Instrument queue depth, consumer lag, and the drift-score distribution as Prometheus metrics. Alert when drift_score > 0.15 for more than 10% of daily volume — that signals upstream capture degradation or OCR model decay, not a queue problem, and should page the ingestion owner rather than the platform team.

FAQ

How do I get exactly-once processing on an at-least-once broker?

You do not get exactly-once delivery — SQS, RabbitMQ, and Redis Streams all redeliver on a lost ack. You get exactly-once effects by making the consumer idempotent: hash receipt_id + submission_ts into a key, claim it with SET key NX in Redis before doing any work, and treat a failed claim as a signal to ack-and-skip.

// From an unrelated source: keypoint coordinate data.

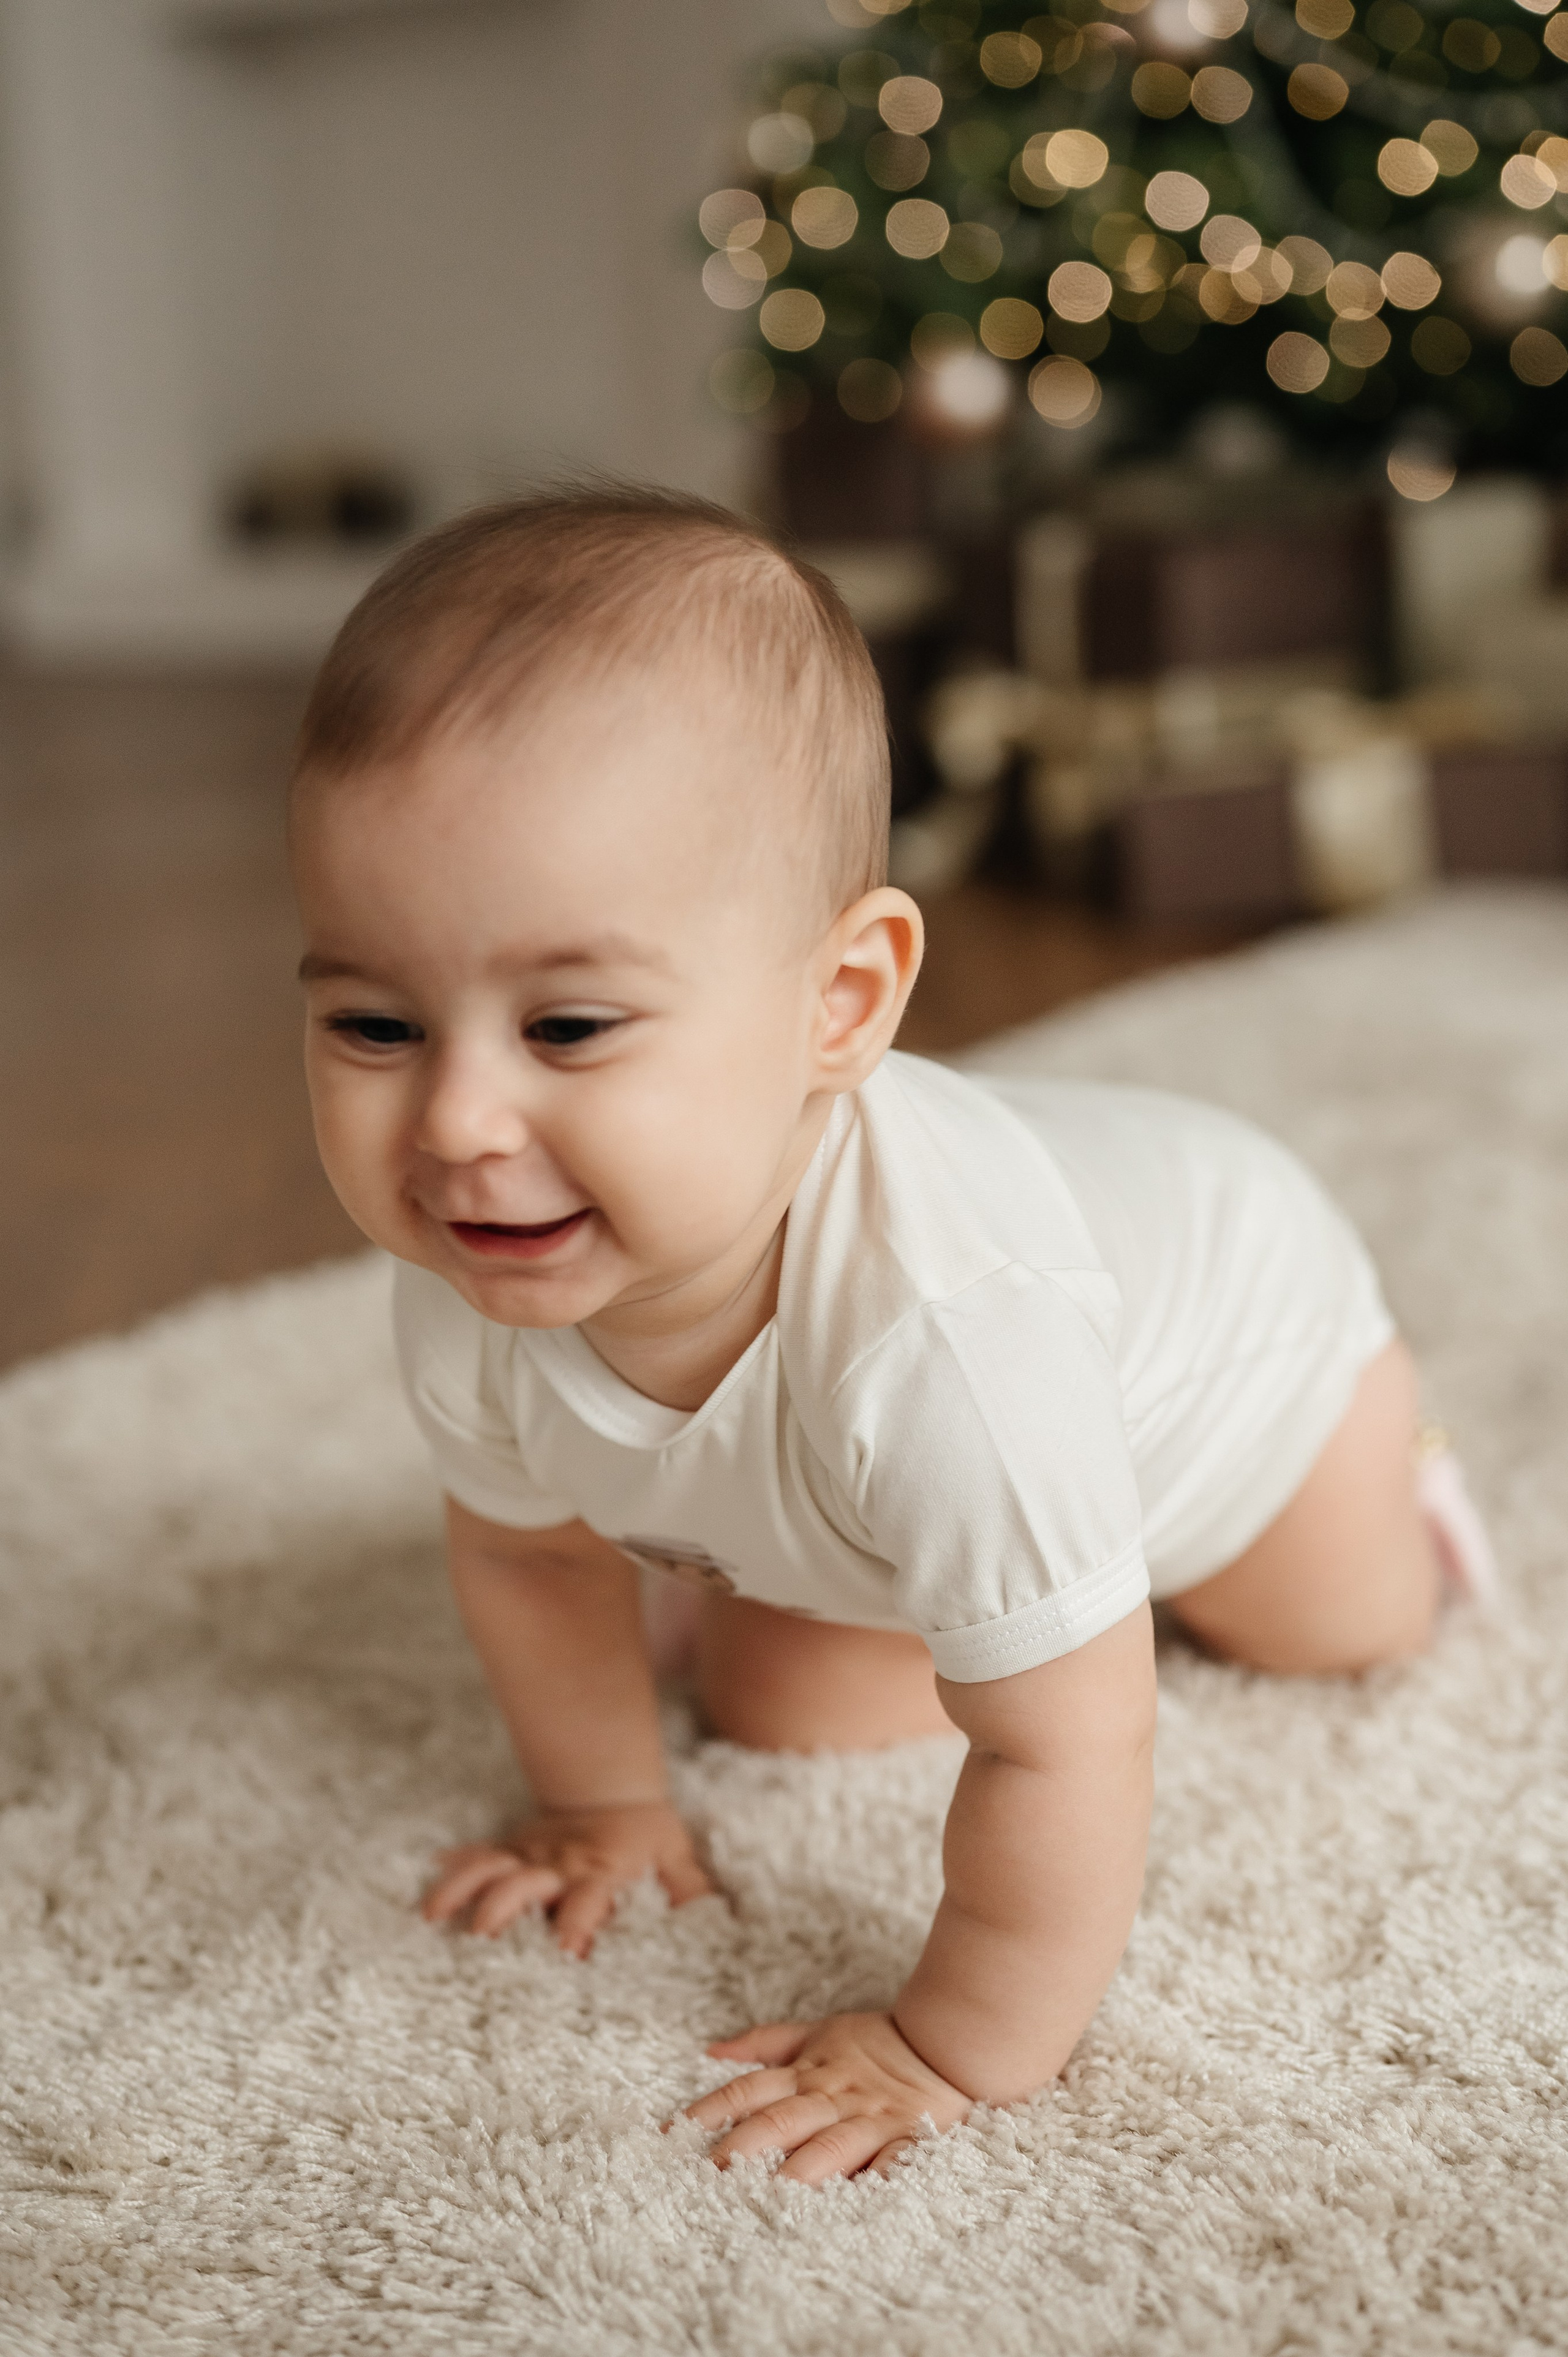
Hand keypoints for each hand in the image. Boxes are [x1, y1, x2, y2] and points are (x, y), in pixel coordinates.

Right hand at [421, 1800, 713, 1956]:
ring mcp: (529, 1854)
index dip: (578, 1921)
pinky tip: (425, 1881)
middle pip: (526, 1883)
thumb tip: (708, 1927)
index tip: (566, 1948)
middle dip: (503, 1907)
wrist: (614, 1790)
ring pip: (489, 1867)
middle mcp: (559, 1865)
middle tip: (480, 1935)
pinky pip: (476, 1854)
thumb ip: (689, 1894)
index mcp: (600, 1872)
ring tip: (431, 1914)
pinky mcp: (510, 1848)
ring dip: (462, 1888)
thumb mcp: (677, 1858)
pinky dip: (452, 1866)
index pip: (588, 1898)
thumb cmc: (648, 1837)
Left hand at [677, 2010, 974, 2183]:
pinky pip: (892, 2164)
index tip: (671, 2137)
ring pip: (828, 2147)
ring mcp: (870, 2121)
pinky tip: (857, 2207)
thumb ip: (765, 2043)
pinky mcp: (908, 2140)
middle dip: (742, 2148)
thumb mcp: (818, 2033)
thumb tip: (711, 2050)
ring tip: (766, 2199)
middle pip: (780, 2122)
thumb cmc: (876, 2044)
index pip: (747, 2091)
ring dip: (797, 2172)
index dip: (709, 2111)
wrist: (946, 2041)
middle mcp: (833, 2097)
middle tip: (706, 2176)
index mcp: (808, 2073)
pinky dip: (876, 2183)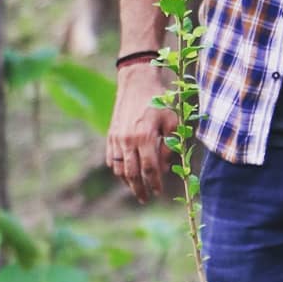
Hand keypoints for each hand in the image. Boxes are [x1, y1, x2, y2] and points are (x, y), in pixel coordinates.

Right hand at [104, 64, 178, 204]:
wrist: (136, 82)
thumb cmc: (158, 101)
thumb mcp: (172, 120)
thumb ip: (170, 145)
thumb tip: (166, 166)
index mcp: (144, 137)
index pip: (150, 168)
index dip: (155, 183)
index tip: (159, 193)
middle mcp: (128, 140)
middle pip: (132, 174)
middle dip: (140, 189)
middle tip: (146, 199)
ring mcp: (116, 138)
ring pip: (119, 169)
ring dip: (128, 182)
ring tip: (137, 190)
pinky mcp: (110, 135)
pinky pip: (111, 159)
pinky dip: (118, 170)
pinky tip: (126, 175)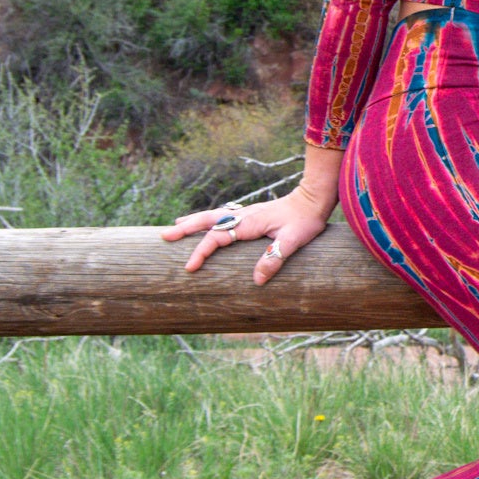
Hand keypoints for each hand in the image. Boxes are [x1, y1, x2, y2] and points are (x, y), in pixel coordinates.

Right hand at [161, 186, 332, 284]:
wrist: (314, 198)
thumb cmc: (305, 219)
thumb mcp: (293, 240)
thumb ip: (275, 257)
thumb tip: (257, 280)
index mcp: (248, 223)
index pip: (217, 237)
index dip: (201, 252)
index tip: (189, 267)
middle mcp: (243, 216)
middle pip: (207, 221)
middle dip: (185, 229)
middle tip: (164, 236)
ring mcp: (246, 214)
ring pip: (213, 216)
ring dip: (193, 222)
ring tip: (174, 226)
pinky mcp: (251, 215)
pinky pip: (223, 217)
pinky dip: (208, 220)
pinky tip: (206, 223)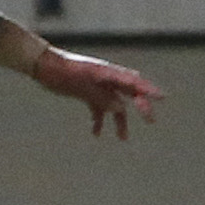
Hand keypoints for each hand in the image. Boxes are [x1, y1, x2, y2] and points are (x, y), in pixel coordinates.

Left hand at [33, 46, 163, 136]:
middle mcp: (106, 78)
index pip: (132, 82)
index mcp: (107, 73)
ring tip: (122, 138)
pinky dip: (99, 119)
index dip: (148, 90)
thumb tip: (122, 107)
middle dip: (141, 105)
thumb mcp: (81, 86)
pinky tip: (96, 133)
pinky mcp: (87, 91)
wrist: (42, 65)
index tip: (162, 97)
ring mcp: (97, 85)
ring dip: (119, 119)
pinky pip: (99, 106)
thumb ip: (101, 97)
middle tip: (151, 120)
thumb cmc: (61, 72)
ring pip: (115, 103)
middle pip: (129, 92)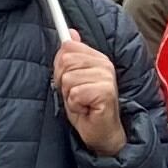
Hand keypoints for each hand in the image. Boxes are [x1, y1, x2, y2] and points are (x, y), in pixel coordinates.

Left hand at [50, 33, 124, 154]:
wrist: (101, 133)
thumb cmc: (87, 108)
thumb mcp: (72, 81)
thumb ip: (71, 59)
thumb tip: (70, 34)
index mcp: (97, 58)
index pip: (68, 47)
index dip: (61, 66)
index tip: (67, 80)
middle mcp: (104, 64)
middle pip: (65, 61)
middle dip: (63, 82)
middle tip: (76, 95)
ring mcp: (107, 77)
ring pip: (68, 78)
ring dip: (69, 96)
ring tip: (82, 103)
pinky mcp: (105, 91)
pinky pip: (75, 93)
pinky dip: (75, 105)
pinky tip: (86, 109)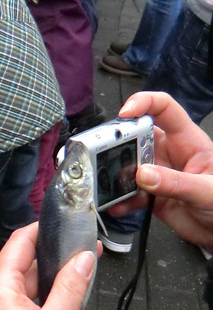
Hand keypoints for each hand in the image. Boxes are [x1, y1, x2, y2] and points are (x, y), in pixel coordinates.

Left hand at [0, 223, 94, 309]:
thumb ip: (70, 288)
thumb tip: (83, 257)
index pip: (17, 243)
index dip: (41, 229)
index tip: (64, 222)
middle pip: (20, 265)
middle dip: (50, 257)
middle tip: (82, 252)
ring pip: (21, 287)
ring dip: (47, 280)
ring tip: (76, 276)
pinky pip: (19, 306)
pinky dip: (39, 300)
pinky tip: (59, 305)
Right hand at [112, 92, 212, 247]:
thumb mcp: (208, 191)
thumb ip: (177, 183)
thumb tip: (143, 174)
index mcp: (187, 141)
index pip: (164, 109)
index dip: (143, 103)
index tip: (124, 114)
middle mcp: (168, 153)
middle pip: (136, 136)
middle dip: (118, 143)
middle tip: (105, 154)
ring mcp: (157, 173)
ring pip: (127, 165)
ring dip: (115, 174)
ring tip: (108, 184)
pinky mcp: (150, 194)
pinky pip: (128, 193)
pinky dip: (119, 200)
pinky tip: (117, 206)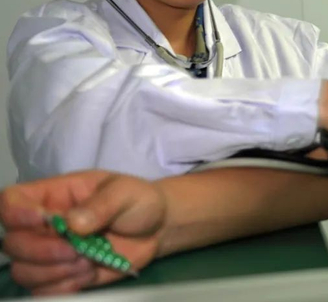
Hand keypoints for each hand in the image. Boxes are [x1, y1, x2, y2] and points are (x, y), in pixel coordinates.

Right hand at [0, 171, 165, 295]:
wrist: (157, 229)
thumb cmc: (138, 201)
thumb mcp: (125, 193)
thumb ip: (101, 204)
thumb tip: (72, 223)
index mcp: (54, 195)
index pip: (12, 201)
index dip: (16, 213)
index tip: (42, 221)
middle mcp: (44, 225)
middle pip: (12, 243)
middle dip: (41, 251)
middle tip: (76, 250)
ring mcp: (51, 252)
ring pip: (23, 270)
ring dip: (54, 272)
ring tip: (88, 261)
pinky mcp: (63, 275)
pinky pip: (43, 290)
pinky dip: (64, 286)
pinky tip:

Redelivery then becomes a cheap no-op.

What batch size should workers pull?

Between 50 and 200 messages, sized so batch_size × concurrency × avg_image_bytes fits under the worker memory limit. Larger batches amortize per-batch broker overhead but raise peak RSS linearly and lengthen the visibility window a single failure holds. Start at 100, watch RSS and consumer lag, then adjust one variable at a time.

Why isolate OCR in a process pool instead of a thread pool?

OCR is CPU-bound, so threads contend on the GIL and give almost no parallelism while still blocking the event loop. A ProcessPoolExecutor runs extraction in separate interpreters with independent GILs, so N cores do N receipts at once, and the async ingest path stays responsive to new uploads.

When should a message go to the dead-letter queue versus the retry queue?

Transient failures — a timed-out OCR call, a downstream 503 — go back to a retry queue and are redelivered with an incremented retry_count. Only messages that exhaust maxReceiveCount, or that produce structurally unusable extractions (empty text, unparseable amount), belong in the DLQ, where they feed a human-review lane rather than looping forever.

How do I keep the queue’s routing decisions audit-ready?

Publish an HMAC-signed, timestamped record to an append-only audit stream before dispatching each message to its destination queue, capturing the route, the drift score, and a signature over the canonical payload. Because the write precedes the dispatch, a reviewer can always reconstruct the decision even if the downstream stage later fails.